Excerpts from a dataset
'''

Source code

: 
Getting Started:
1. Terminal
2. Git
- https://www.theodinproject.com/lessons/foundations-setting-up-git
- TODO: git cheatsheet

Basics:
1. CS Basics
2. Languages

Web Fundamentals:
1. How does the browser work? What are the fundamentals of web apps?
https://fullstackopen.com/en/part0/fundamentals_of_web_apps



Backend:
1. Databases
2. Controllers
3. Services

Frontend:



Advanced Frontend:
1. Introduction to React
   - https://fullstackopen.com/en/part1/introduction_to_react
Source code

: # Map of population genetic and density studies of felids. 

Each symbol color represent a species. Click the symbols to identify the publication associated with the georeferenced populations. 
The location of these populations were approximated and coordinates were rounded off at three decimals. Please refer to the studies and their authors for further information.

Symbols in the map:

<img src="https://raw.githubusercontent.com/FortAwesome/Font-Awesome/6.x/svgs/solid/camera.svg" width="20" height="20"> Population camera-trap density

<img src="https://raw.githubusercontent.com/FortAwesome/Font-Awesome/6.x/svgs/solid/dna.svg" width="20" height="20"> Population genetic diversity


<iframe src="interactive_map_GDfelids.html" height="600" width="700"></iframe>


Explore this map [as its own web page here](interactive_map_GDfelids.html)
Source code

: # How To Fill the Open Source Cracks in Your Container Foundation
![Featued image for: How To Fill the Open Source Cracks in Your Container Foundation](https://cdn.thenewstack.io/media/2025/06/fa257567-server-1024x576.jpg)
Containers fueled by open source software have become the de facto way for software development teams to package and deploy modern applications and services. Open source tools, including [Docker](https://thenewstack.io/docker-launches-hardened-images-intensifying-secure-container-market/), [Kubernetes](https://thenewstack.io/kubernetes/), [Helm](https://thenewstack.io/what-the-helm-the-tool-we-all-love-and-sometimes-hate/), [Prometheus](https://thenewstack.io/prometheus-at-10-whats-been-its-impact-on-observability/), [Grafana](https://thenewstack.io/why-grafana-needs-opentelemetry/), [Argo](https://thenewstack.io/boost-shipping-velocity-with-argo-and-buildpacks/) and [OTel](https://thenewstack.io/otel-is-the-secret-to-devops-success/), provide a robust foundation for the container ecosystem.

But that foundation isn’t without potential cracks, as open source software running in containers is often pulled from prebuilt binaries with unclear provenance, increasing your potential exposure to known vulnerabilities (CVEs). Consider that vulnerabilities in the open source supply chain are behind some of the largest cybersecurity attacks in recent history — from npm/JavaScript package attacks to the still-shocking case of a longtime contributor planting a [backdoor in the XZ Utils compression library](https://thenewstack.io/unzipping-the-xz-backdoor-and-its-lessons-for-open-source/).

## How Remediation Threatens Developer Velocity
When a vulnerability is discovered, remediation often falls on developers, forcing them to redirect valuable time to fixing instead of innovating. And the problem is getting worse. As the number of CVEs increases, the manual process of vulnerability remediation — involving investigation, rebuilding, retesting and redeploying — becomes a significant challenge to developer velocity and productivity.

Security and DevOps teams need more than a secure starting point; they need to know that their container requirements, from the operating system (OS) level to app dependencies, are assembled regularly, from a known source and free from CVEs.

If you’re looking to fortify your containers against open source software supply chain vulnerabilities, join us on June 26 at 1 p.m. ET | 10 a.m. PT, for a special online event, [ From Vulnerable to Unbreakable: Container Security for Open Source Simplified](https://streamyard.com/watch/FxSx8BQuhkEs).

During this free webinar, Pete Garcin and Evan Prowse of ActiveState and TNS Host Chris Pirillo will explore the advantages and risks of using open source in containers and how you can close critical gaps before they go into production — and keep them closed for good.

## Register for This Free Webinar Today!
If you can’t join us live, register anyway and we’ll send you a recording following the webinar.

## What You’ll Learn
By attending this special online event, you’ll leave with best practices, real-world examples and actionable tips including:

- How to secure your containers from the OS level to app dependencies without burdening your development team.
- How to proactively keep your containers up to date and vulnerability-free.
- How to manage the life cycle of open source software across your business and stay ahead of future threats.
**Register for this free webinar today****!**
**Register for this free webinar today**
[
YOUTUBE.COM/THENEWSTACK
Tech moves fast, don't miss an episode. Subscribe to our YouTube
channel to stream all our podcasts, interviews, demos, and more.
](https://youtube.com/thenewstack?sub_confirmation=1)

'''

**WHAT IS NEEDED:**
Please update the items above by replacing each instance of "Source code" with "Source text". Leave all other text unchanged.

**RESPONSE AREA:**
Source text

: 
Getting Started:
1. Terminal
2. Git
- https://www.theodinproject.com/lessons/foundations-setting-up-git
- TODO: git cheatsheet

Basics:
1. CS Basics
2. Languages

Web Fundamentals:
1. How does the browser work? What are the fundamentals of web apps?
https://fullstackopen.com/en/part0/fundamentals_of_web_apps



Backend:
1. Databases
2. Controllers
3. Services

Frontend:



Advanced Frontend:
1. Introduction to React
   - https://fullstackopen.com/en/part1/introduction_to_react
Source text

: # Map of population genetic and density studies of felids. 

Each symbol color represent a species. Click the symbols to identify the publication associated with the georeferenced populations. 
The location of these populations were approximated and coordinates were rounded off at three decimals. Please refer to the studies and their authors for further information.

Symbols in the map:

<img src="https://raw.githubusercontent.com/FortAwesome/Font-Awesome/6.x/svgs/solid/camera.svg" width="20" height="20"> Population camera-trap density

<img src="https://raw.githubusercontent.com/FortAwesome/Font-Awesome/6.x/svgs/solid/dna.svg" width="20" height="20"> Population genetic diversity


<iframe src="interactive_map_GDfelids.html" height="600" width="700"></iframe>


Explore this map [as its own web page here](interactive_map_GDfelids.html)
Source text

: # How To Fill the Open Source Cracks in Your Container Foundation
![Featued image for: How To Fill the Open Source Cracks in Your Container Foundation](https://cdn.thenewstack.io/media/2025/06/fa257567-server-1024x576.jpg)
Containers fueled by open source software have become the de facto way for software development teams to package and deploy modern applications and services. Open source tools, including [Docker](https://thenewstack.io/docker-launches-hardened-images-intensifying-secure-container-market/), [Kubernetes](https://thenewstack.io/kubernetes/), [Helm](https://thenewstack.io/what-the-helm-the-tool-we-all-love-and-sometimes-hate/), [Prometheus](https://thenewstack.io/prometheus-at-10-whats-been-its-impact-on-observability/), [Grafana](https://thenewstack.io/why-grafana-needs-opentelemetry/), [Argo](https://thenewstack.io/boost-shipping-velocity-with-argo-and-buildpacks/) and [OTel](https://thenewstack.io/otel-is-the-secret-to-devops-success/), provide a robust foundation for the container ecosystem.

But that foundation isn’t without potential cracks, as open source software running in containers is often pulled from prebuilt binaries with unclear provenance, increasing your potential exposure to known vulnerabilities (CVEs). Consider that vulnerabilities in the open source supply chain are behind some of the largest cybersecurity attacks in recent history — from npm/JavaScript package attacks to the still-shocking case of a longtime contributor planting a [backdoor in the XZ Utils compression library](https://thenewstack.io/unzipping-the-xz-backdoor-and-its-lessons-for-open-source/).

## How Remediation Threatens Developer Velocity
When a vulnerability is discovered, remediation often falls on developers, forcing them to redirect valuable time to fixing instead of innovating. And the problem is getting worse. As the number of CVEs increases, the manual process of vulnerability remediation — involving investigation, rebuilding, retesting and redeploying — becomes a significant challenge to developer velocity and productivity.

Security and DevOps teams need more than a secure starting point; they need to know that their container requirements, from the operating system (OS) level to app dependencies, are assembled regularly, from a known source and free from CVEs.

If you’re looking to fortify your containers against open source software supply chain vulnerabilities, join us on June 26 at 1 p.m. ET | 10 a.m. PT, for a special online event, [ From Vulnerable to Unbreakable: Container Security for Open Source Simplified](https://streamyard.com/watch/FxSx8BQuhkEs).

During this free webinar, Pete Garcin and Evan Prowse of ActiveState and TNS Host Chris Pirillo will explore the advantages and risks of using open source in containers and how you can close critical gaps before they go into production — and keep them closed for good.

## Register for This Free Webinar Today!
If you can’t join us live, register anyway and we’ll send you a recording following the webinar.

## What You’ll Learn
By attending this special online event, you’ll leave with best practices, real-world examples and actionable tips including:

- How to secure your containers from the OS level to app dependencies without burdening your development team.
- How to proactively keep your containers up to date and vulnerability-free.
- How to manage the life cycle of open source software across your business and stay ahead of future threats.
**Register for this free webinar today****!**
**Register for this free webinar today**
[
YOUTUBE.COM/THENEWSTACK
Tech moves fast, don't miss an episode. Subscribe to our YouTube
channel to stream all our podcasts, interviews, demos, and more.
](https://youtube.com/thenewstack?sub_confirmation=1)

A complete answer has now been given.